# [What to work on]
From the listing below, set down exactly the lines between the one holding "index tip: (266, 300)" and the one holding "pinky pip: (301, 380)", inclusive. No other line is wanted.
● ● ●
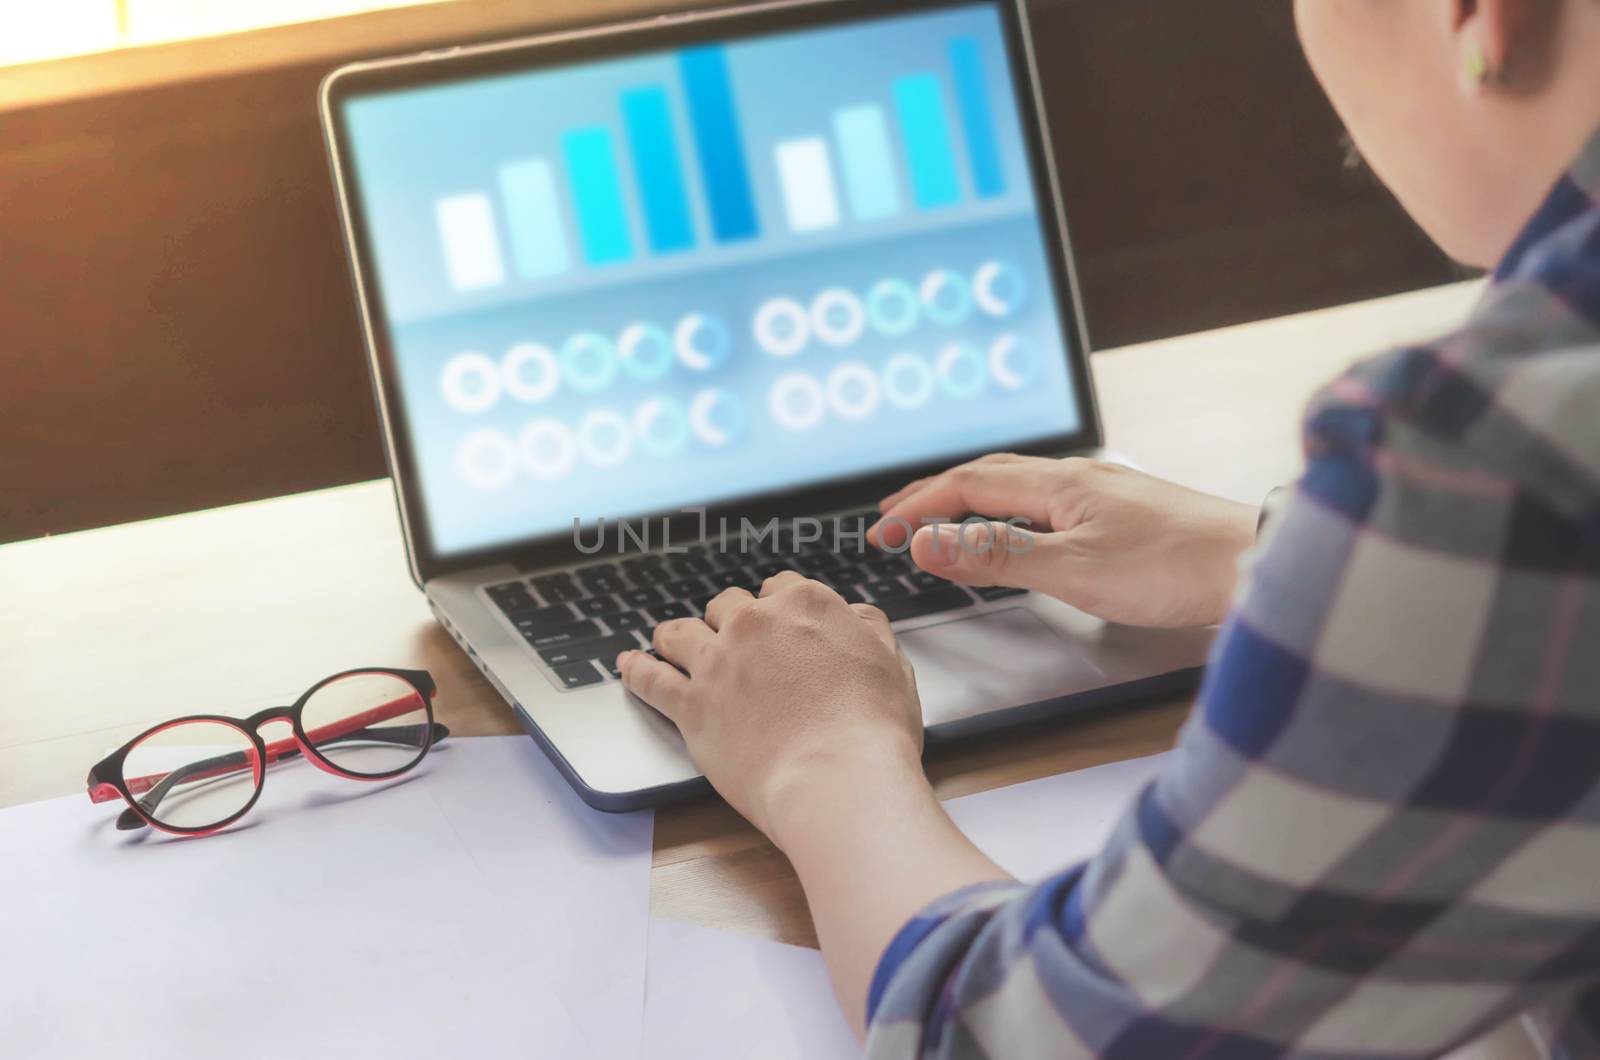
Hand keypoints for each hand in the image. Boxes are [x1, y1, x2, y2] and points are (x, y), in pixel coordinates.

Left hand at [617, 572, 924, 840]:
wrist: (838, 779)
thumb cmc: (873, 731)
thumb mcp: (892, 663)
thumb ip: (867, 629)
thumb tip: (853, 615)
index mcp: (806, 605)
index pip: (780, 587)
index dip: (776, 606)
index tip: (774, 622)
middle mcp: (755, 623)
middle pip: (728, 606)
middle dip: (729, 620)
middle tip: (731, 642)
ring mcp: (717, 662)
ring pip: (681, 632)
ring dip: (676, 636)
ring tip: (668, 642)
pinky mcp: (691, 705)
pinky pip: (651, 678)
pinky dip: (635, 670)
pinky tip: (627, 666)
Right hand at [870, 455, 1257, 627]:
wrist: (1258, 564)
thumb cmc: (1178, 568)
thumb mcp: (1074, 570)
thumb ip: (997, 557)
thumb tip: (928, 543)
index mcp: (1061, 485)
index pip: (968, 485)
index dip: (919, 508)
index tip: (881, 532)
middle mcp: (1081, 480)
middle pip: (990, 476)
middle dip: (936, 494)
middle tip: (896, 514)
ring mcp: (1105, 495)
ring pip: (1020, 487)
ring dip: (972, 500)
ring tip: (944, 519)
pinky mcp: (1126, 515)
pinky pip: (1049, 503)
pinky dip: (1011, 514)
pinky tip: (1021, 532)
● ● ●
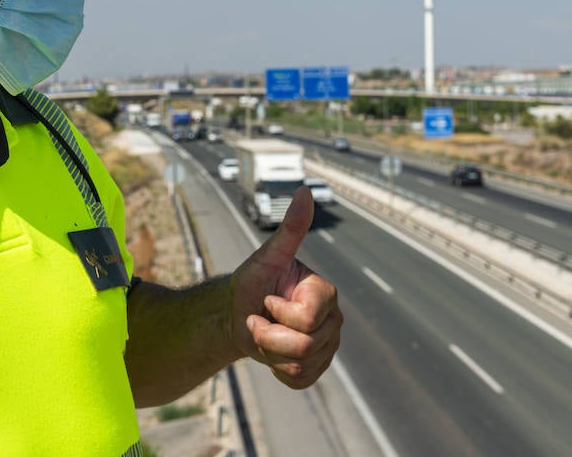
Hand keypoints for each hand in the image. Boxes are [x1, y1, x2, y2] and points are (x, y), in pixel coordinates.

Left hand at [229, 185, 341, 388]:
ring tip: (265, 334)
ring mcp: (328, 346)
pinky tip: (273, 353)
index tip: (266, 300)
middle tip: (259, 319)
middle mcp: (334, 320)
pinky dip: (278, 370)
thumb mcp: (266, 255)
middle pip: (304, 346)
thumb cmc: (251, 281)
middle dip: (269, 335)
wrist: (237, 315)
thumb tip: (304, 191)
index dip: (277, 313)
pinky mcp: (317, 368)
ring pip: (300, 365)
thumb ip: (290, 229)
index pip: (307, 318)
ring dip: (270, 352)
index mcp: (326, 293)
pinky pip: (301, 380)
● ● ●
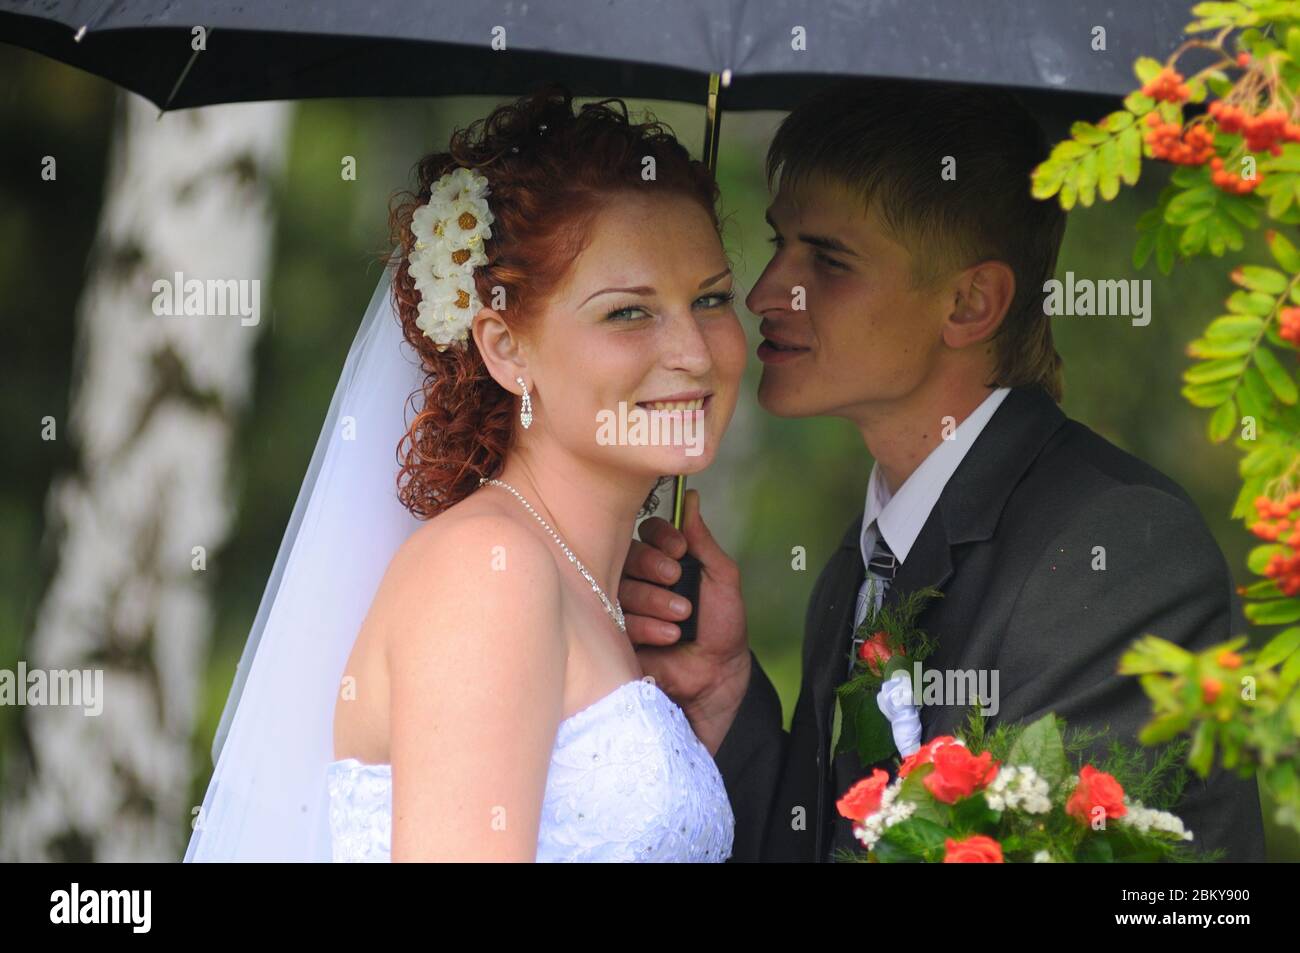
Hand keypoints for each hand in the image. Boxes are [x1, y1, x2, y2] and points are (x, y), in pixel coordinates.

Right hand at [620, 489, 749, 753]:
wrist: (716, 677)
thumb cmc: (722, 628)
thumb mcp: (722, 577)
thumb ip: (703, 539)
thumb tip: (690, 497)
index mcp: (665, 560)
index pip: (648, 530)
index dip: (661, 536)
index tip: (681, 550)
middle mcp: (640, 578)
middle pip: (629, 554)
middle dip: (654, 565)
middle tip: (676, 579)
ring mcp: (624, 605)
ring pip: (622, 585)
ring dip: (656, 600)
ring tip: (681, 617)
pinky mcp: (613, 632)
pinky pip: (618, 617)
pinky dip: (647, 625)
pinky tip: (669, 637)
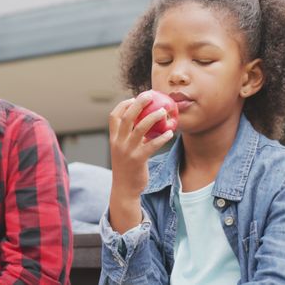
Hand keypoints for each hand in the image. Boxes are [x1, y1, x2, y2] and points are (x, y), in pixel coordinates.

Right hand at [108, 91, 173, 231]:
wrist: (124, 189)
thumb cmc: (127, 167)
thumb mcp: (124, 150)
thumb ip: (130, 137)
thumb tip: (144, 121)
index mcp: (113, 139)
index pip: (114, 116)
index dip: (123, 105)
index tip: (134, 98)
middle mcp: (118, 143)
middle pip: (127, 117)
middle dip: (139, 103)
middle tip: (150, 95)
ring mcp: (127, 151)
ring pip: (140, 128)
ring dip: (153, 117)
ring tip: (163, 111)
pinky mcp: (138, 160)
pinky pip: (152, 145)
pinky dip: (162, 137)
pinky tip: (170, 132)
● ● ●
# [Solution to this task]
index tip: (266, 300)
middle tip: (259, 319)
middle mcp: (334, 320)
pinky dip: (278, 370)
thumb mcp: (266, 255)
middle pip: (304, 346)
thumb cmc: (251, 281)
middle dip: (269, 335)
wrist: (237, 315)
thumb tip: (304, 191)
index dip: (277, 313)
pinky mcp: (317, 368)
ring pip: (300, 365)
thumb ip: (290, 229)
index pip: (307, 318)
ring dip: (270, 352)
index mcp: (326, 293)
pinky pip: (301, 380)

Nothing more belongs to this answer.